_Exercise directions_: Leave out the images and return all the data word for word.

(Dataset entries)
-- Opening Marker --

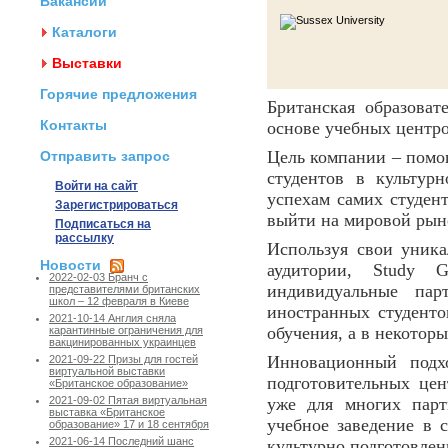
Вакансии
Каталоги
Выставки
Горячие предложения
Британская образоват
Контакты
основе учебных центро
Цель компании – помог
Отправить запрос
студентов в культур
Войти на сайт
успехам самих студент
Зарегистрироваться
выйти на мировой рын
Подписаться на
рассылку
Используя свои уника
Новости
аудитории, Study 
2022-02-03 Бранч с
индивидуальные пар
представителями британских
школ – 12 февраля в Киеве
иностранных студенто
2021-10-14 Англия сняла
обучения, а в некотор
карантинные ограничения для
вакцинированных украинцев
Инновационный подхо
2021-09-22 Призы для гостей
виртуальной выставки
подготовительных цен
«Британское образование»
уже для многих парт
2021-09-02 Пятая виртуальная
выставка «Британское
учебное заведение в с
образование» 17 и 18 сентября
2021-06-14 Последний шанс
культурно подготовле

-- Closing Marker --

_Result of the exercise_:
Вакансии
Каталоги
Выставки
Горячие предложения
Британская образоват
Контакты
основе учебных центро
Цель компании – помог
Отправить запрос
студентов в культур
Войти на сайт
успехам самих студент
Зарегистрироваться
выйти на мировой рын
Подписаться на
рассылку
Используя свои уника
Новости
аудитории, Study 
2022-02-03 Бранч с
индивидуальные пар
представителями британских
школ – 12 февраля в Киеве
иностранных студенто
2021-10-14 Англия сняла
обучения, а в некотор
карантинные ограничения для
вакцинированных украинцев
Инновационный подхо
2021-09-22 Призы для гостей
виртуальной выставки
подготовительных цен
«Британское образование»
уже для многих парт
2021-09-02 Пятая виртуальная
выставка «Британское
учебное заведение в с
образование» 17 и 18 сентября
2021-06-14 Последний шанс
культурно подготовле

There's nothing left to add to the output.